PROMPT → Print everything in the records exactly. Leave the pictures out.

[MATERIAL TO PROCESS — start]

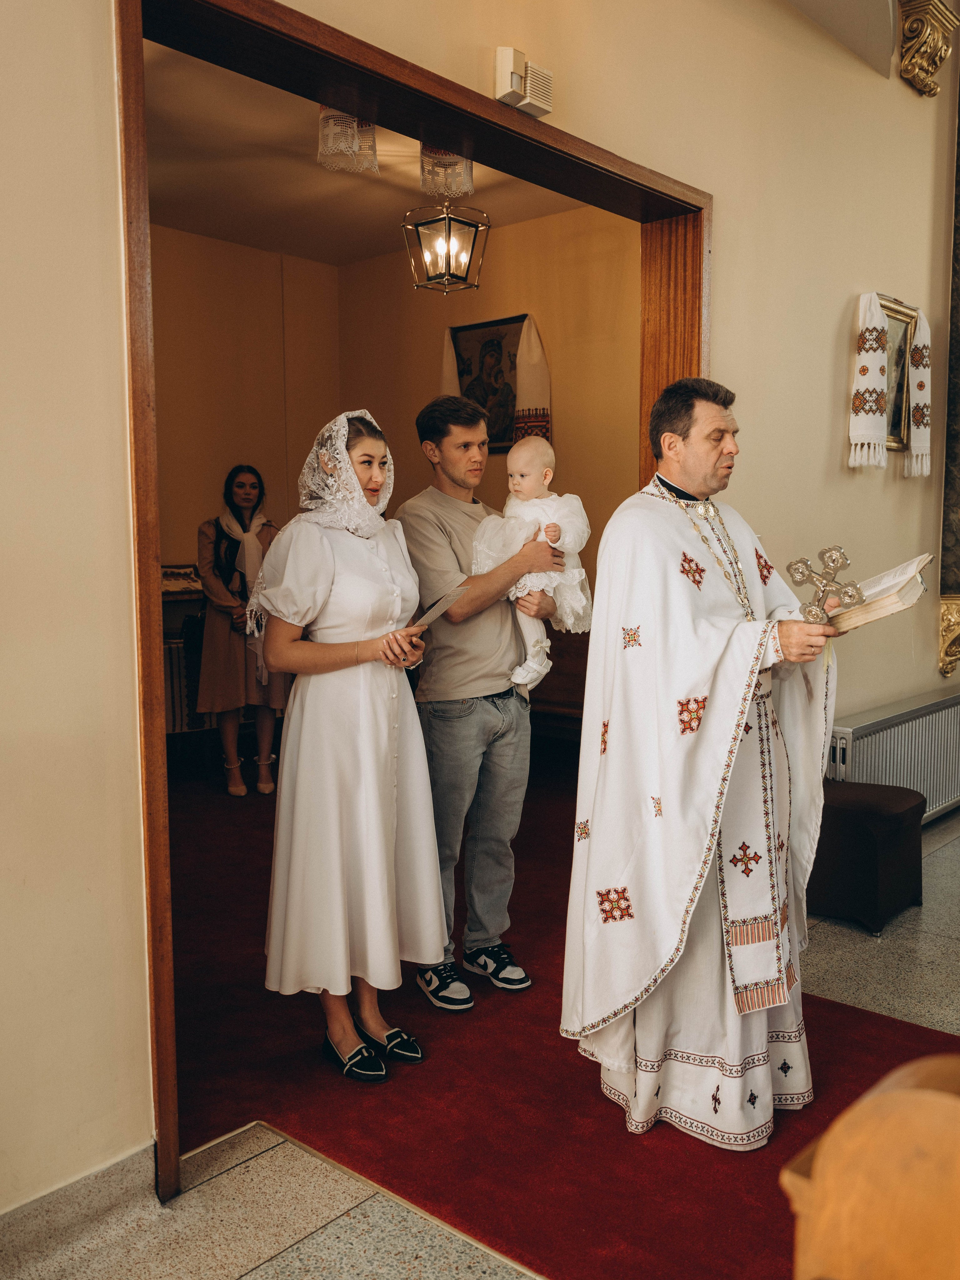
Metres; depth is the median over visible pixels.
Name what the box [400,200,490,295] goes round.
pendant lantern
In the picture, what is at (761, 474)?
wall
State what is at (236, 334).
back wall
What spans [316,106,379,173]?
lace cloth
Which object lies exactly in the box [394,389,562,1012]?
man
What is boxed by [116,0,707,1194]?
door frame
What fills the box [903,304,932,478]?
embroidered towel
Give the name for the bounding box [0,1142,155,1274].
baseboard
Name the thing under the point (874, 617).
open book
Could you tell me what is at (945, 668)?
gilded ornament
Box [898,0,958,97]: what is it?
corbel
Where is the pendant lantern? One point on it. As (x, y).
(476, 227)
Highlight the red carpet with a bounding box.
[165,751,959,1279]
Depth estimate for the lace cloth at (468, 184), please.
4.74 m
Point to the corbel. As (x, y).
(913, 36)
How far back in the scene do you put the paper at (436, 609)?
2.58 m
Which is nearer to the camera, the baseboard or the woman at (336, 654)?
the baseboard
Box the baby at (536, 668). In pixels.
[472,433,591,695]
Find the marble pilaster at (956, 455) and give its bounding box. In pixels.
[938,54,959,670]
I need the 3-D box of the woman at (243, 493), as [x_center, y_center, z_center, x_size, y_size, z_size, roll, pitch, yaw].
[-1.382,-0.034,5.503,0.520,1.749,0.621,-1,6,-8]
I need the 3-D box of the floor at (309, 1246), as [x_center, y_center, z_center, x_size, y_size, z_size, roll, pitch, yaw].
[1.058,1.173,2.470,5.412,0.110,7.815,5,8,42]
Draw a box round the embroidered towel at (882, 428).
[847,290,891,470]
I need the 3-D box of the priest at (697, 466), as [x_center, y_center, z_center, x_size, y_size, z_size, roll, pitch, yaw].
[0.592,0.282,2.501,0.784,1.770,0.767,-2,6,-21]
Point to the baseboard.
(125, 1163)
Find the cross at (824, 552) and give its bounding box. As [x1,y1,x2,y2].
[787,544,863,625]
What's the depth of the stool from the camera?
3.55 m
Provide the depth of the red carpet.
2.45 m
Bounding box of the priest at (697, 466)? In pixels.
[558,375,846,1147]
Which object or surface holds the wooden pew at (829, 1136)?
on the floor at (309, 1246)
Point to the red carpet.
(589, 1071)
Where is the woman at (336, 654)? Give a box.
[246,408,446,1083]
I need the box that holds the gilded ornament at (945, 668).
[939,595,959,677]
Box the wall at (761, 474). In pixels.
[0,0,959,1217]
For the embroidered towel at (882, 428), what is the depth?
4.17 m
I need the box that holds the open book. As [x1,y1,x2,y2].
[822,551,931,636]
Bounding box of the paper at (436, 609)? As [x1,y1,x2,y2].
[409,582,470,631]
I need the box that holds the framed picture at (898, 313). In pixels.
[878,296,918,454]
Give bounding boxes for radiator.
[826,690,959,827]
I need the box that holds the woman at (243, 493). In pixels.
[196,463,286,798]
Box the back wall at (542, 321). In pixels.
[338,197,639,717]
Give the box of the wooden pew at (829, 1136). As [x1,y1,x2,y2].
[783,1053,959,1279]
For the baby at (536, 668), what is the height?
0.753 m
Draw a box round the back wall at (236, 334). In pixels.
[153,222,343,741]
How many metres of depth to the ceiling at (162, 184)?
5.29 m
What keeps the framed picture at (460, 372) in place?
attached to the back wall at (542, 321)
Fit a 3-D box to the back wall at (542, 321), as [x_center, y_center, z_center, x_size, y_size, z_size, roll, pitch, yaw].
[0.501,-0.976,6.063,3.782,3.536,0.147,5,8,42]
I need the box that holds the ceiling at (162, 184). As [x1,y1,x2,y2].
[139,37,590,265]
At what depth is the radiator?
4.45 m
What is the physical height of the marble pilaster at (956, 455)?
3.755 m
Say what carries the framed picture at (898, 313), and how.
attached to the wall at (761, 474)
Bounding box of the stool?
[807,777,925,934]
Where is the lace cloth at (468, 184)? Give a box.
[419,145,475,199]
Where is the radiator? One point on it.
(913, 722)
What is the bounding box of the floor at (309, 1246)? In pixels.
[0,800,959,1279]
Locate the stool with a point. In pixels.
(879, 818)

[MATERIAL TO PROCESS — finish]

RESPONSE AREA →
Metres; depth is the median over visible pixels.
Name what the box [400,200,490,295] goes round.
pendant lantern
In the picture, what is at (761, 474)?
wall
State what is at (236, 334).
back wall
What spans [316,106,379,173]?
lace cloth
Which object lies exactly in the box [394,389,562,1012]?
man
What is boxed by [116,0,707,1194]?
door frame
What fills the box [903,304,932,478]?
embroidered towel
Give the name for the bounding box [0,1142,155,1274].
baseboard
Name the thing under the point (874, 617).
open book
Could you tell me what is at (945, 668)?
gilded ornament
Box [898,0,958,97]: what is it?
corbel
Where is the pendant lantern? One point on it. As (x, y).
(476, 227)
Highlight the red carpet with a bounding box.
[165,751,959,1279]
Depth estimate for the lace cloth at (468, 184), please.
4.74 m
Point to the corbel. As (x, y).
(913, 36)
How far back in the scene do you put the paper at (436, 609)?
2.58 m
Which is nearer to the camera, the baseboard or the woman at (336, 654)?
the baseboard
Box the baby at (536, 668). In pixels.
[472,433,591,695]
Find the marble pilaster at (956, 455) and give its bounding box. In pixels.
[938,54,959,670]
I need the 3-D box of the woman at (243, 493), as [x_center, y_center, z_center, x_size, y_size, z_size, roll, pitch, yaw].
[-1.382,-0.034,5.503,0.520,1.749,0.621,-1,6,-8]
I need the 3-D box of the floor at (309, 1246), as [x_center, y_center, z_center, x_size, y_size, z_size, roll, pitch, yaw].
[1.058,1.173,2.470,5.412,0.110,7.815,5,8,42]
Draw a box round the embroidered towel at (882, 428).
[847,290,891,470]
I need the 3-D box of the priest at (697, 466), as [x_center, y_center, z_center, x_size, y_size, z_size, roll, pitch, yaw].
[0.592,0.282,2.501,0.784,1.770,0.767,-2,6,-21]
Point to the baseboard.
(125, 1163)
Find the cross at (824, 552) and give its bounding box. As [x1,y1,x2,y2].
[787,544,863,625]
What's the depth of the stool from the camera?
3.55 m
Provide the depth of the red carpet.
2.45 m
Bounding box of the priest at (697, 466)? In pixels.
[558,375,846,1147]
Which object or surface holds the wooden pew at (829, 1136)?
on the floor at (309, 1246)
Point to the red carpet.
(589, 1071)
Where is the woman at (336, 654)? Give a box.
[246,408,446,1083]
I need the box that holds the gilded ornament at (945, 668).
[939,595,959,677]
Box the wall at (761, 474). In pixels.
[0,0,959,1217]
For the embroidered towel at (882, 428), what is the depth?
4.17 m
I need the box that holds the open book. As [x1,y1,x2,y2].
[822,551,931,636]
Bounding box of the paper at (436, 609)? As [x1,y1,x2,y2].
[409,582,470,631]
I need the box that holds the framed picture at (898, 313). In pixels.
[878,296,918,454]
Give bounding boxes for radiator.
[826,690,959,827]
I need the box that holds the woman at (243, 493). In pixels.
[196,463,286,798]
Box the back wall at (542, 321). In pixels.
[338,197,639,717]
Give the box of the wooden pew at (829, 1136). As [x1,y1,x2,y2].
[783,1053,959,1279]
For the baby at (536, 668), what is the height?
0.753 m
Draw a box round the back wall at (236, 334). In pixels.
[153,222,343,741]
How many metres of depth to the ceiling at (162, 184)?
5.29 m
What keeps the framed picture at (460, 372) in place?
attached to the back wall at (542, 321)
Fit a 3-D box to the back wall at (542, 321), as [x_center, y_center, z_center, x_size, y_size, z_size, roll, pitch, yaw].
[0.501,-0.976,6.063,3.782,3.536,0.147,5,8,42]
I need the box that holds the ceiling at (162, 184). As [x1,y1,x2,y2].
[139,37,590,265]
At what depth is the radiator?
4.45 m
What is the physical height of the marble pilaster at (956, 455)?
3.755 m
Say what carries the framed picture at (898, 313), and how.
attached to the wall at (761, 474)
Bounding box of the stool?
[807,777,925,934]
Where is the lace cloth at (468, 184)? Give a box.
[419,145,475,199]
Where is the radiator? One point on it.
(913, 722)
What is the bounding box of the floor at (309, 1246)? In pixels.
[0,800,959,1279]
Locate the stool with a point. In pixels.
(879, 818)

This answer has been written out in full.